"""

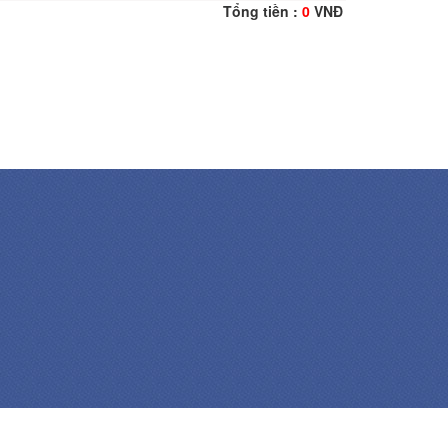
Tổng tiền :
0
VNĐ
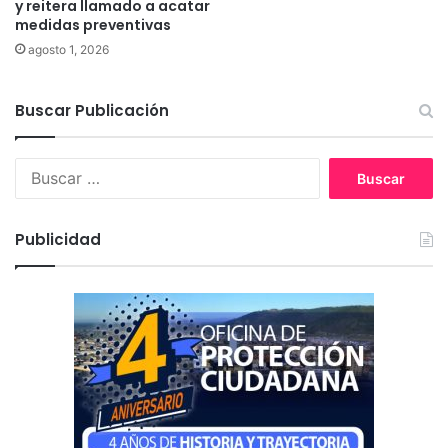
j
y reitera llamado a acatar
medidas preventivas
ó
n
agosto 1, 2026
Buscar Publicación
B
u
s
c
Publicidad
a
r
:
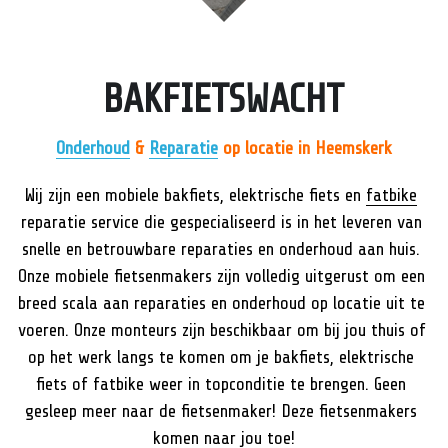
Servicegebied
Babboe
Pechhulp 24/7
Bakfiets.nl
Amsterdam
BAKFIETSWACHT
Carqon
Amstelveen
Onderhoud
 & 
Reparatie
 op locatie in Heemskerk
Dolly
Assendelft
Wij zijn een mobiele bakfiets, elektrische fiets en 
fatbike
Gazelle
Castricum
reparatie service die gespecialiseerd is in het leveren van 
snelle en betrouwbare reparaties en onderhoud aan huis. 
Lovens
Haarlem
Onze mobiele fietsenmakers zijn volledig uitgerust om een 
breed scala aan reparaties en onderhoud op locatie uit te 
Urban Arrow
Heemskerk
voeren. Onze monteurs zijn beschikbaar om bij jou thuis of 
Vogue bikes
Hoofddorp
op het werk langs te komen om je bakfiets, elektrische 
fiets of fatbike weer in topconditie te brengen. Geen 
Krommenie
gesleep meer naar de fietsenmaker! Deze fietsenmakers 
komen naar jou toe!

"""

TASK TO CARRY OUT:
Please give the number of lines above containing "naar" and nothing else.

SOLUTION TO THIS TASK:
2